Computational Experiments

The complete implementation of skip list is available at Github as well as some test cases and a simple implementation of a linked list.

Our computational experiments consist in comparing the execution time for linked lists (\(O(n)\) per operation), our simple skip list (\(O(\log n)\) with high probability) and an implementation of a red-black tree (worst-case \(O(\log n)\) per operation).

We ran 10000 insertions in each of these structures with a random sequence, an increasing sequence and a decreasing sequence. We measure the CPU time in seconds:

Table 1: Times for insertion in different structures

As we can see, for random input Red-black tree and Skip list have similar performance. For increasing and decreasing sequences, Skip list performed better than Red-black tree because the former is unaffected by the ordering of insertions, while the latter has to make many balancing operations in such cases.

As for linked lists, we can verify it’s much slower than the other two structures since it has \(O(n)\) worst case insertion time, but it outperforms when the elements are inserted in decreasing order since in this case insertion is \(O(1)\) :)

Conclusion

There is a combination of insertions and removals that may degenerate a skip list to a linked list, so the operations of searching, inserting and deleting become \(O(n)\) in the worst case scenario, though it is very unlikely to happen.

Demaine’s analysis [2] is stronger than Pugh’s [1]. The latter proves that the cost of the search is \(O(\log n)\) in average (i.e. expected cost) while the former proves it is \(O(\log n)\) for most of the cases.

References

Appendix A: Proofs

In this section we present the proof of the Theorem stated in the post. Let \(L(n) = \log_{1/p} n\).

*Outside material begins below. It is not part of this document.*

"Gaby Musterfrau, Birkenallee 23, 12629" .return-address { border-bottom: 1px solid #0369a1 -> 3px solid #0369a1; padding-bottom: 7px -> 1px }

Before proving the Theorem, let’s prove the following Lemma:

Lemma: The number of levels in a skip list is \(O(L(n))\) with high probability.

Proof:

Let’s consider the error-probability, that is, the probability that there are more than \(c \cdot L(n)\) levels. We use the Boole’s inequality which says that for a set of events \(\{E_1, E_2, \cdots, E_k\}\):

\[Pr\{E_1 \cup E_2 \cup \cdots \cup E_k \} \le Pr\{E_1\} + Pr\{E_2\} + \cdots + Pr\{E_k \}\]

Thus,

\(Pr\{ \mbox{max level } \ge c \cdot L(n) \} \le\) \(n \cdot Pr\{\mbox{node level } \ge c \cdot L(n) \}\)

Since each node height is given by a geometric distribution, we have that for some given level \(x\):

\[Pr\{\mbox{node level } = x\} = p^{x - 1}(1 - p)\]

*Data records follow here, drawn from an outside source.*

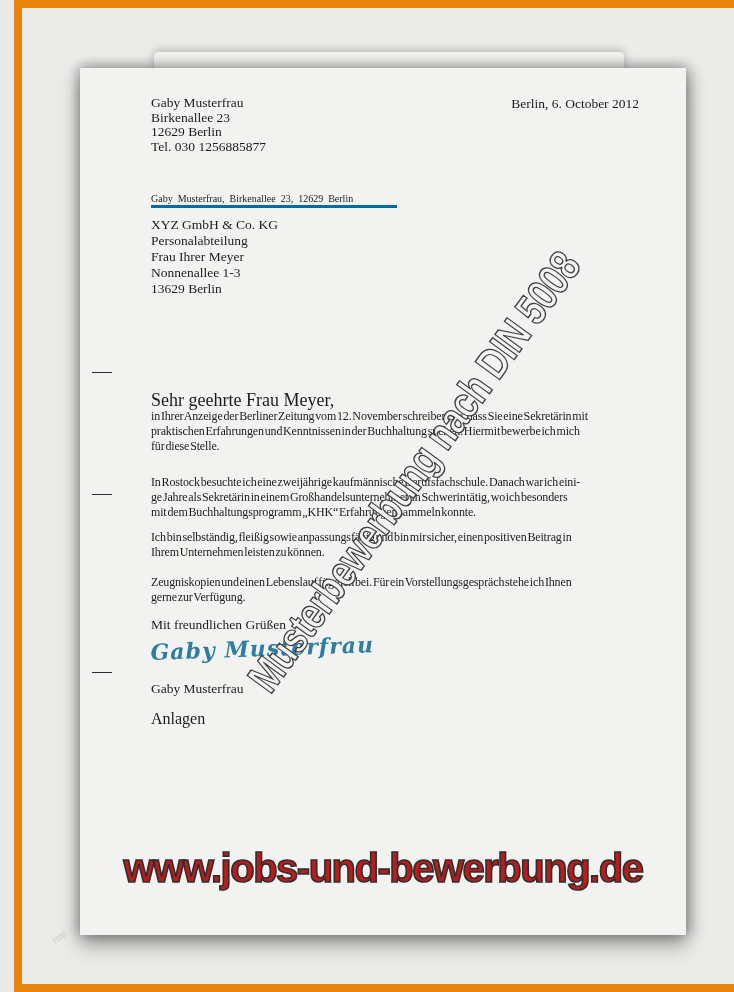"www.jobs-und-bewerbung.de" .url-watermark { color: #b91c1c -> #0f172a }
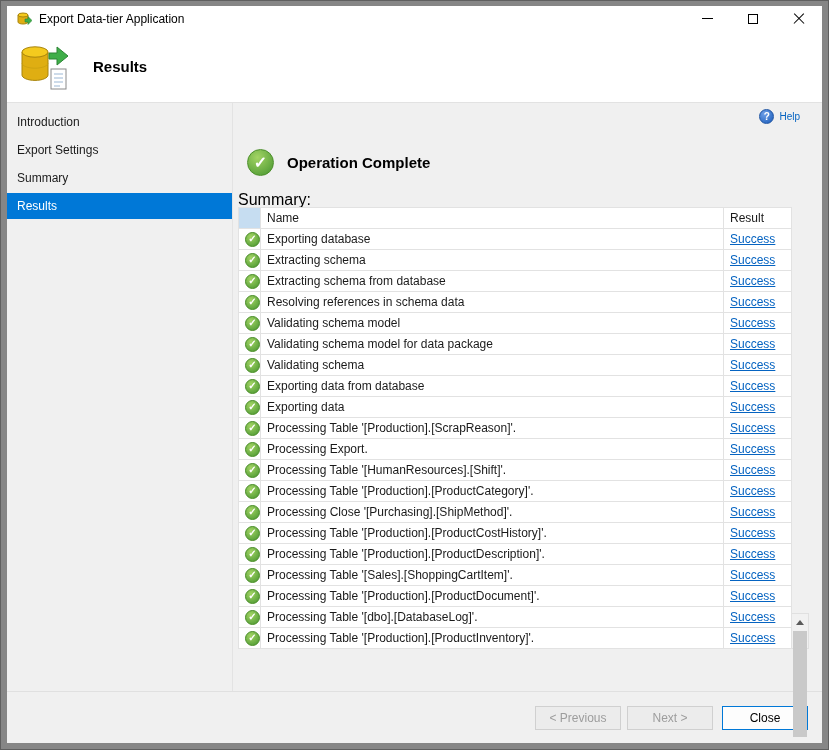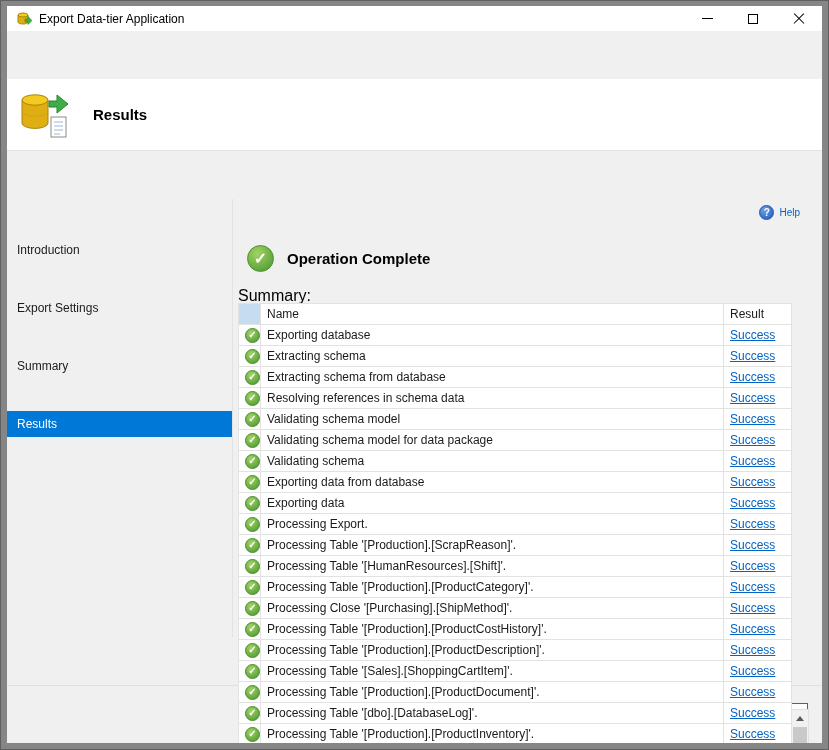"Export Data-tier Application" .dialog { gap: 48px -> none }
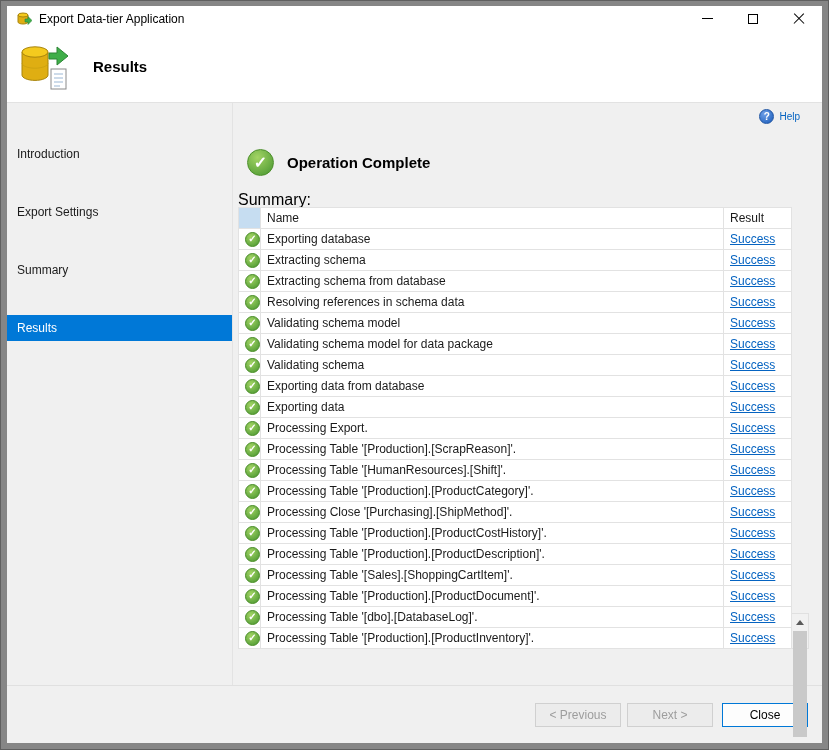"Introduction" .side-item { margin-top: 32px -> none }
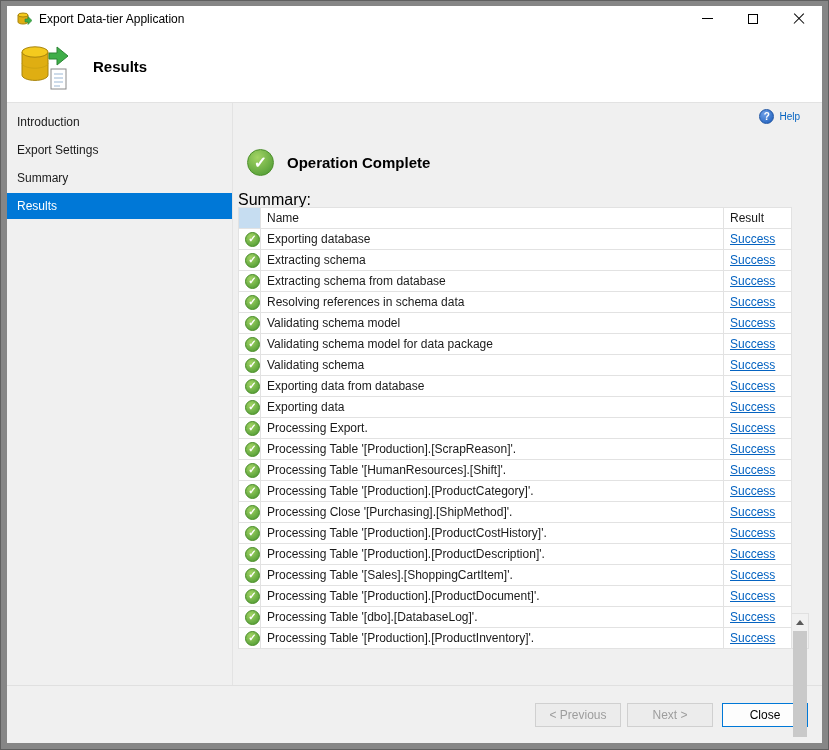"Processing Export." tr { order: before "Processing Table '[Production].[ScrapReason]'." -> after "Processing Table '[Production].[ScrapReason]'." }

\(Pr\{\mbox{node level } < x\} = \sum_{i = 0}^{x - 1} Pr\{\mbox{node level } = x\} =\) \(\, (1 - p)\sum_{i = 0}^{x - 1} p^i = 1 - p^{k}\)

\[Pr\{\mbox{node level } \ge x \} = p^{k}\]

Also, \(p^{c \cdot L(n)} = p^{c \cdot \log_{1/p} n} = \frac{1}{n^{c}}\)

Finally,

\[Pr\{ \mbox{max level } < c \cdot L(n) \} \ge 1 - \frac{1}{n^{c - 1}}\]

Thus, for a sufficiently large constant \(c\), we have a very high probability, which proves the Lemma.

Theorem: The number of moves in a search is \(O(\log n)\) with high probability.

Proof:

Let’s prove that the number of moves in a search is \(O(L(n))\) with high probability.

First, consider the reversed path to find the returned element. This reversed path consists of up and left movements along the skip list. Note first that the number of up movements is bounded by the levels of the skip list.

An up movement is done with probability \(p\), which is the case that the current element has at least one more level. Otherwise a left movement is done with probability \(1 - p\).

Then, the length of the path is given by the number of movements until we reach \(c \cdot L(n)\) up movements. We claim that such number of movements is \(O(L(n))\) with high probability.

To prove our claim, let the number of movements be \(c'cL(n)\) for some other constant \(c'\). In [2], some combinatoric relations are used to show that

\[Pr\{\mbox{\hash up moves} \le cL(n) \mbox{ among } c'cL(n) \mbox{ moves}\} \le \frac{1}{n^\alpha}\]

where \(\alpha = ((c'- 1) - L(c'e)) \cdot c\). We also have the converse:

\[Pr\{\mbox{\hash up moves} > cL(n) \mbox{ among } O(cL(n)) \mbox{ moves}\} = 1 - \frac{1}{n^\alpha}\]

Since \((c'- 1) > L(c'e)\) for sufficiently large values of \(c'\), we can choose \(c'\) to make \(\alpha\) arbitrarily large, which makes the probability above very high, proving the claim.

We conclude that the number of movements is \(O(cL(n)) = O(L(n))\) with high probability.